2.2. Multi Component Systems

Machines are complex systems that consist of a variety of sub-systems and components. Furthermore, the sub-systems and components are required to interact with each other to provide smooth operation of these machines. Moreover, the environmental conditions and context highly affect the machine operation state and production results. All these factors directly influence the deterioration rate of machines, sub-systems, and components (see Figure 1-Section B). In literature, MCS models focus exactly on these challenges as they consider a higher degree of complexity and dynamic behavior of the environment. An MCS is defined as a system that consists of multiple components, and these components strongly interact with each other [25,26]. In other words, dependencies between sub-systems or components can be modeled and considered for analytical tasks.

In existing research work, interdependencies are grouped into four categories: economic, structural, stochastic, and resource-based interdependencies [5,27,28,29]. Economic interdependencies focus on the cost relationships between components. The main assumption is that the maintenance of a group of components at once leads to different costs compared to separate maintenance for each component [5]. Structural dependencies focus on the structural dependency between components, which could impact the maintenance process in a way that maintenance on failed components implies maintenance on the components that structurally are dependent [5]. Third, stochastic interdependencies consider the deterioration process of one component, which is possibly influenced by the deterioration state of other components, or other way around [5]. In particular, the condition state of a component depends not only on the current state of the system and its operating conditions but also on the current state of other components that interact with it [2,3,4]. Finally, resource-based interdependencies [4,30] model the dependency between components and required resources for maintenance of, e.g., spare parts. Maintenance workers are also considered within this group. This research work focuses only on stochastic interdependencies or deterioration influences between components rather than economic or structural interdependencies.

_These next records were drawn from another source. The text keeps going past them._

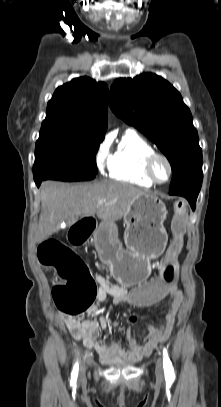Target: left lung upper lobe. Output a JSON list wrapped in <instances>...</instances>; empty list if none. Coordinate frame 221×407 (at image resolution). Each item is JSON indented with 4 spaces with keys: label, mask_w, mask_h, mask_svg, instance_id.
<instances>
[{
    "label": "left lung upper lobe",
    "mask_w": 221,
    "mask_h": 407,
    "mask_svg": "<svg viewBox=\"0 0 221 407\" xmlns=\"http://www.w3.org/2000/svg\"><path fill=\"white\" fill-rule=\"evenodd\" d=\"M110 106L166 155L172 168L169 190L202 173V150L191 112L168 81L153 73L116 79Z\"/></svg>",
    "instance_id": "1"
}]
</instances>
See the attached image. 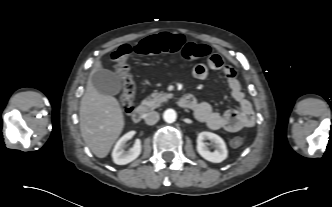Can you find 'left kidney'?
<instances>
[{
  "label": "left kidney",
  "mask_w": 332,
  "mask_h": 207,
  "mask_svg": "<svg viewBox=\"0 0 332 207\" xmlns=\"http://www.w3.org/2000/svg\"><path fill=\"white\" fill-rule=\"evenodd\" d=\"M206 139H210L215 144V150L210 151L204 142ZM197 151L207 161L213 163H220L227 158V148L224 140L212 133V132H201L197 137Z\"/></svg>",
  "instance_id": "obj_1"
}]
</instances>
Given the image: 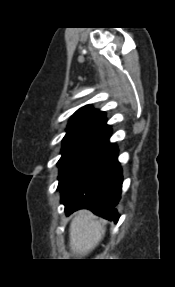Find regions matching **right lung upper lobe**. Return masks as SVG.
I'll return each mask as SVG.
<instances>
[{"label":"right lung upper lobe","mask_w":175,"mask_h":287,"mask_svg":"<svg viewBox=\"0 0 175 287\" xmlns=\"http://www.w3.org/2000/svg\"><path fill=\"white\" fill-rule=\"evenodd\" d=\"M93 126L109 127L106 124V114L93 109L90 105H86L74 113L69 121L67 130Z\"/></svg>","instance_id":"right-lung-upper-lobe-1"}]
</instances>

Components within an MCS are subject to continuous deterioration, depending on the past deterioration, which is described as an intrinsic effect in literature [2]. The intrinsic dependency is depicted in Figure 1-Section A. However, the deterioration state of a component within an MCS depends not only on intrinsic dependency but also on the system operation state and the deterioration state of other components that are interacting with, i.e., stochastic interdependencies (see Figure 1-Section B). Modeling stochastic interdependencies provides many advantages in practice: the opportunity to understand better and explain the dynamic system behavior, provide more accurate Remaining Useful Life (RUL) predictions, and thus more reliable decision support and maintenance scheduling results. In the current age of the manufacturing industry, the system is becoming more complex due to the need for high customization to fit specific expectations. Moreover, various components with mostly different purposes and life spans are coupled together within a system. These challenges make the identification of the model health indicators more challenging. However, these indicators are crucial to build reliable predictive models and thus are mandatory input [31]. Therefore, modeling stochastic interdependencies seems promising to tackle these effects, thus, providing more reliable results.

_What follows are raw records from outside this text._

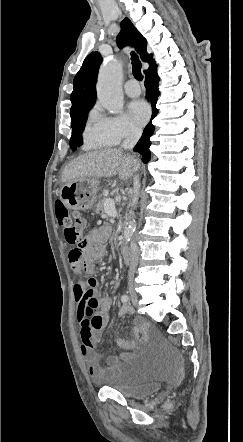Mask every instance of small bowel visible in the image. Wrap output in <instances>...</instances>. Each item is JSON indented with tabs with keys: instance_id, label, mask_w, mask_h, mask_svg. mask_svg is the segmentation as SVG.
Returning a JSON list of instances; mask_svg holds the SVG:
<instances>
[{
	"instance_id": "c3829d8e",
	"label": "small bowel",
	"mask_w": 243,
	"mask_h": 442,
	"mask_svg": "<svg viewBox=\"0 0 243 442\" xmlns=\"http://www.w3.org/2000/svg\"><path fill=\"white\" fill-rule=\"evenodd\" d=\"M111 227L107 224L90 230L85 240L84 259L73 264L69 261L71 268L79 273L85 270L93 275L95 266L101 262L107 253L106 241L110 235ZM98 281L90 276L84 281H78L73 287V295L76 302V321L79 327L80 346L79 353L84 359L87 371L95 382H101L108 378L116 369L119 358L109 356L106 358V365L101 363V355L96 352V345L103 338L104 328L109 320L113 301L110 297H99L97 289ZM131 312L129 305H123L121 314ZM148 325L143 320H135L133 340L117 337L115 343L124 350H133L137 345H142L147 340ZM126 353L122 358H126Z\"/></svg>"
}]
</instances>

2.3. Visual Analytics and XAI

Visual analytics is an important method to explore data-sets in an easy and faster way. Hence, this method helps identify hidden patterns and analyze the root cause of failures and faults. Recently, visual analytics has been applied in many complex industrial settings [32], such as PdM, condition monitoring, anomaly, or fault detection, where the aim is to explore and understand large data-sets [33,34]. In particular, visual analytics shows promising results when combining machine intelligence with human intelligence aiming to gain new insights from data, thus, performing informed decision-making support in complex scenarios [32]. In general, visual analytics for MCS as a complex topic is less explored. However, Gashi et al. [9] evaluated different visualization approaches aiming to identify interdependencies using a crowd-sourced study. As a result, the multi-line approach outperformed other approaches in this regard. A drawback of this study is that the methods were evaluated using synthetic data. Therefore, we aim to use and analyze this approach using data from a real industrial use case.

The identified interdependencies can be considered new knowledge that can be used as an input for the predictive models. This could help to enhance the PdM process further. However, the lack of transparency of predictive models, e.g., black-boxes, is a growing concern that requires to be handled. As a result, XAI as a new approach was introduced in 2004 [35], which helps to make black-box models understandable and interpretable. Current works in XAI focuses on two perspectives aiming for explainability: (1) global interpretability and (2) local interpretability [36]. The former focuses on explaining the model behavior, thus, extracting the whole logic of the model. The latter aims to understand the model’s decision-making on specific instances, i.e., predictions. XAI has shown good results so far in different application domains, such as healthcare [37,38], legal [39], or defect prediction [40].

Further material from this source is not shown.